*Actions to take*.
[1] From the MUD design post, reproduce the passage starting at "On 29 Aug 97" and ending at "wargames and RPGs.".
[2] Name each subsystem that makes up the object manager subsystem in the MUD design post.

[MUD-Dev] MUD Design Fundamentals (Was: Looking for

Jon A. Lambert jlsysinc at ix.netcom.com
Sat Aug 30 15:07:27 CEST 1997


On 29 Aug 97 at 14:25, Brian Price wrote:
> Hello all,
> I'm new to this list so I'll include a short intro in this followup.  
> I'm a 35 yr old computer technician/circuit designer turned programmer 
> who's had an interest in wargames and rpgs since the age of 16 or so.  As 
> I have had a non-formal education, I may at times present concepts  in
> unfamiliar ways.  (the following will no doubt be an example of this)

Hi Brian.  I have similar interests in wargames and RPGs.

> A persistance system is used to take a 'snapshot' of a system or 
> sub-system state at a particular point in time.  The persistance 
> mechanism can then restore the system or sub-system to that earlier 
> state.  

Yep.  The granularity and nature of the persistence can vary widely.  

> It consists of basically three layers; the system or 
> sub-system to be 'persisted', a system to encode/decode the run-time 
> state of the persistant system to a storage mechanism, and a storage 
> mechanism to store that state info.  
>

The model I'm attempting is not dissimilar, perhaps only in 
terminology.  

1) Object manager subsystem - consists of several subsystems
   a) transaction manager
   b) cache manager
   c) database manager

The database manager acts as a translator of a generic OO model into 
a relational model.  It translates inheritance, associations, user 
data types into their relational counterparts.  Late bound DML and 
DDL are used frequently.

*Information provided*.
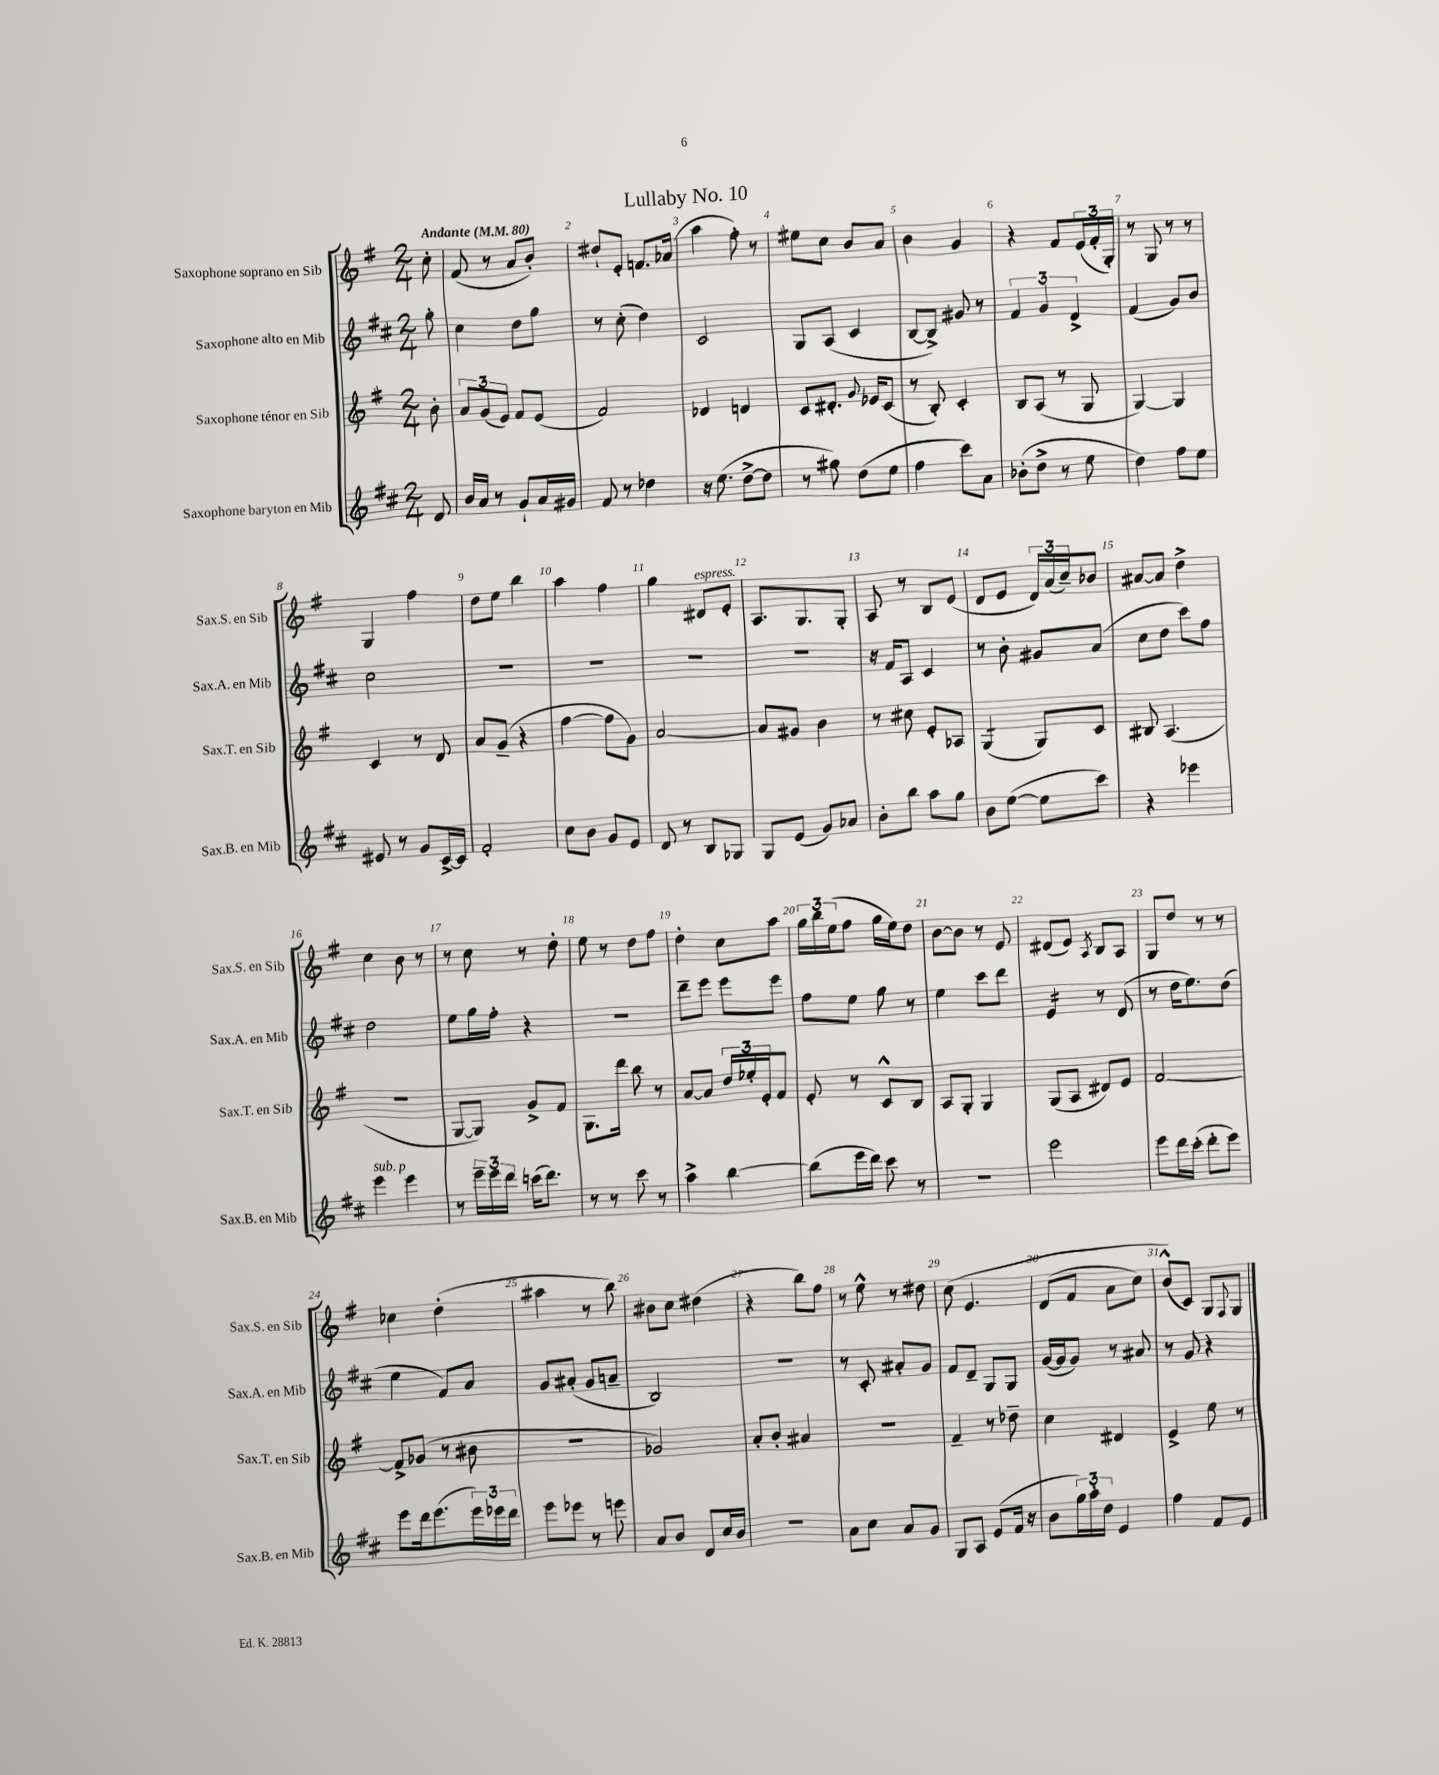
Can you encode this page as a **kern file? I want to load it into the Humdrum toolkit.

*Solutions to the tasks*.
[1]
On 29 Aug 97 at 14:25, Brian Price wrote:
> Hello all,
> I'm new to this list so I'll include a short intro in this followup.  
> I'm a 35 yr old computer technician/circuit designer turned programmer 
> who's had an interest in wargames and rpgs since the age of 16 or so.  As 
> I have had a non-formal education, I may at times present concepts  in
> unfamiliar ways.  (the following will no doubt be an example of this)

Hi Brian.  I have similar interests in wargames and RPGs.

[2] transaction manager, cache manager, database manager